Extrait du texte:
++++++++++

Face à la menace terroriste, le Burkina veut rappeler ses soldats du Darfour

Le chef d'état-major de l'armée burkinabè, le général Pingrenoma Zagré, le 23 septembre à Ouagadougou.
© AFP PHOTO / AHMED OUOBA

Le Burkina Faso envisage de retirer son contingent de 850 hommes au sein des casques bleus au Darfour pour faire face à la menace terroriste sur son propre sol, a annoncé, jeudi 12 mai à Ouagadougou, le chef d'état-major général des armées, le général Pingrenoma Zagré. Une idée accueillie favorablement sur place par des partis politiques qui confirment le climat d'insécurité qui prévaut dans le pays. Toutefois, ils estiment que cette décision ne doit pas remettre en cause les engagements du pays vis-à-vis des Nations unies.

L'annonce du chef d'état-major général des armées sur une possibilité de retrait du contingent de casques bleus burkinabè du Darfour est accueillie avec satisfaction par le parti au pouvoir. « Nous soutenons toutes les actions des autorités publiques allant dans le sens de la sécurisation du pays », a déclaré Souleymane Sawadogo, le responsable à la communication du Mouvement du peuple pour le progrès. Le parti ne voit aucun mal à ce que le président Kaboré rappelle les soldats burkinabè du Darfour en cas de menace sur le Burkina Faso.

++++++++++

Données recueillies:

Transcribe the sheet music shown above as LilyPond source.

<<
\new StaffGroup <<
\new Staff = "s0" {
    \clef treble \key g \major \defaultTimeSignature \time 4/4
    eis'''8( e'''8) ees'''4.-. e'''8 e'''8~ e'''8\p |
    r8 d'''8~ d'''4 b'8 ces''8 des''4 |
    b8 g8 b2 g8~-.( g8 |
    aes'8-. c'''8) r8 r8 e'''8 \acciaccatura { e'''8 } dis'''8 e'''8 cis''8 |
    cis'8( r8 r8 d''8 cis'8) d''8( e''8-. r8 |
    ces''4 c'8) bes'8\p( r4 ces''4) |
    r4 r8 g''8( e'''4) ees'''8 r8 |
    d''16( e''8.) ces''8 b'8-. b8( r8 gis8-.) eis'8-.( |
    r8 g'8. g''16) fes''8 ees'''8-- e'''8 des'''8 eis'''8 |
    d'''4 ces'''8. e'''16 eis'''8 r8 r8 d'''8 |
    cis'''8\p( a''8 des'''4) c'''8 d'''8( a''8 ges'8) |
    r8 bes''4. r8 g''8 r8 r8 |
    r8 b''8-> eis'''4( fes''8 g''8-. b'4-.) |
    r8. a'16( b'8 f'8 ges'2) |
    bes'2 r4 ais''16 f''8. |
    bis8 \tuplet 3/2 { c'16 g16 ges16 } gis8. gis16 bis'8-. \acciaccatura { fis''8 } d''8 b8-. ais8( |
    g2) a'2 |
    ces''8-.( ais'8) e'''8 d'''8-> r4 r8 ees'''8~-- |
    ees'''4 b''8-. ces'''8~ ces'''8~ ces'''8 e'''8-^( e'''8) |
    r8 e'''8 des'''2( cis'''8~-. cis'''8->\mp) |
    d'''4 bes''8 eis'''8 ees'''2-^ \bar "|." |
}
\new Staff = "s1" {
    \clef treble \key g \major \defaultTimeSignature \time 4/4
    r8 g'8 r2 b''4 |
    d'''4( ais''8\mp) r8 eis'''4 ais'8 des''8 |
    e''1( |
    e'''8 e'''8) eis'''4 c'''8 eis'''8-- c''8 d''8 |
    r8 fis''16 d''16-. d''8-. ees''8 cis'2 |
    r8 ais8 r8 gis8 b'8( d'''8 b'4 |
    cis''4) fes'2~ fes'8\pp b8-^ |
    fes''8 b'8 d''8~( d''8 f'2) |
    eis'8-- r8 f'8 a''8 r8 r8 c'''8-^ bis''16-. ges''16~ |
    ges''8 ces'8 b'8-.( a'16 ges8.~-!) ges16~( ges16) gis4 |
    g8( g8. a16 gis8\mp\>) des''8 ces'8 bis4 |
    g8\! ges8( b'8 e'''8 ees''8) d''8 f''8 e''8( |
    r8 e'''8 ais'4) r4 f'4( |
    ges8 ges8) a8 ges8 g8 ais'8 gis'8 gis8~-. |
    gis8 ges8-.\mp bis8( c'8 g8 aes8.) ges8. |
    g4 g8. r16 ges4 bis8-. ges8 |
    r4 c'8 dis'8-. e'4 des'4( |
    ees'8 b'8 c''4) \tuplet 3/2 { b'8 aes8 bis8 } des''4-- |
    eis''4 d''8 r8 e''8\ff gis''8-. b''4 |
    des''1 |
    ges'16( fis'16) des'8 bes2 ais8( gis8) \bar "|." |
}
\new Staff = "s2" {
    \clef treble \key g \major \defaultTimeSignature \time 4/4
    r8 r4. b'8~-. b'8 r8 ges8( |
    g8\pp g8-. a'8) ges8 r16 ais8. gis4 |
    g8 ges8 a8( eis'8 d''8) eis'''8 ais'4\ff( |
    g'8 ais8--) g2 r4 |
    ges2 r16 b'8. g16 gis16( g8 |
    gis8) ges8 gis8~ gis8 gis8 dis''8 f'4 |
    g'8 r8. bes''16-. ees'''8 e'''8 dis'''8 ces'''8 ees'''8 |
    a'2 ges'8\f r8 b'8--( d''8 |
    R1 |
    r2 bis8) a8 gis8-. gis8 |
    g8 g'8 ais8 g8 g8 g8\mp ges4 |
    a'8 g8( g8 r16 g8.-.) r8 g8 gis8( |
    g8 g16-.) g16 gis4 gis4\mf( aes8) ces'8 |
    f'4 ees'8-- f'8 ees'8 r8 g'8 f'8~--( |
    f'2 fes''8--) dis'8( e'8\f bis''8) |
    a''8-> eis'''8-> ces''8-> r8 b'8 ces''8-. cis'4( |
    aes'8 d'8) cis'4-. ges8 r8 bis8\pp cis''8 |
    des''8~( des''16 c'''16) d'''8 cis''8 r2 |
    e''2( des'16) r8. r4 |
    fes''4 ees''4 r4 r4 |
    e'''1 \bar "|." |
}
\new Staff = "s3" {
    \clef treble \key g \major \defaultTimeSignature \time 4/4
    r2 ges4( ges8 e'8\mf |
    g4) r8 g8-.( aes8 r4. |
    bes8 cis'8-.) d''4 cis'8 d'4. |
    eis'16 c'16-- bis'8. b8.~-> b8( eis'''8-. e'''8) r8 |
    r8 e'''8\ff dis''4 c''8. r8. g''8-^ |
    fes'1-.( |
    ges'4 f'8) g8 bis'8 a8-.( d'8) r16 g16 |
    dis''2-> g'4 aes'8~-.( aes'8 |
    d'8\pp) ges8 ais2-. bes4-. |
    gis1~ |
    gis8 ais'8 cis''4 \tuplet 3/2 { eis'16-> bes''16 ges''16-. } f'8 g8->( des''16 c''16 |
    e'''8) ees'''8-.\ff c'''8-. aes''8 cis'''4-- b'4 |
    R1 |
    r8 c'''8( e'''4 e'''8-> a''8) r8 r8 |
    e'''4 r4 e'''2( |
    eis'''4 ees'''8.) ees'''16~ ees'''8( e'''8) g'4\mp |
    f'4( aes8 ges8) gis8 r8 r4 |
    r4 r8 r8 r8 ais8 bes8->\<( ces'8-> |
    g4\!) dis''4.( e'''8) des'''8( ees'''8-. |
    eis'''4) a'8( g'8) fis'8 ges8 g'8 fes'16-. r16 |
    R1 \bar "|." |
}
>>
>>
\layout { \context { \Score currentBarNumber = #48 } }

++++++++++

Liste des consignes:
1. Quelles personnes l'article sur le rappel des soldats burkinabè du Darfour désigne-t-il par leur nom ? Citez-les toutes.
2. Poursuivez l'article sur le rappel des soldats burkinabè du Darfour à partir de sa dernière phrase.

Corrigé de l'exercice:
1.
- Pingrenoma Zagré
- Ahmed Ouoba
- Souleymane Sawadogo
- Kaboré

2.
Pointant du doigt les milices d'auto-défense qui imposent leur loi dans certaines régions du pays en évoquant l'absence des forces de sécurité régulières, Adama Sosso, secrétaire général national de l'Union pour le progrès et le changement, est favorable à un rappel des soldats burkinabè qui sont hors du pays. Il reste néanmoins prudent sur le diagnostic fait par les autorités militaires. « Il ne sert à rien de les rappeler et mettre d'autres pays amis en danger si leur nombre ne peut pas permettre d'endiguer les menaces qui pèsent sur le Burkina », précise-t-il.

Cette idée de retrait du contingent burkinabè du Darfour ne doit remettre en cause les engagements du pays envers les Nations unies, estime de son côté maitre Benewendé Stanislas, le président de l'Union pour la renaissance, parti sankariste, par ailleurs premier vice-président de l'Assemblée nationale. « C'est une nécessité du moment car nous faisons face à problèmes sécuritaires », souligne-t-il.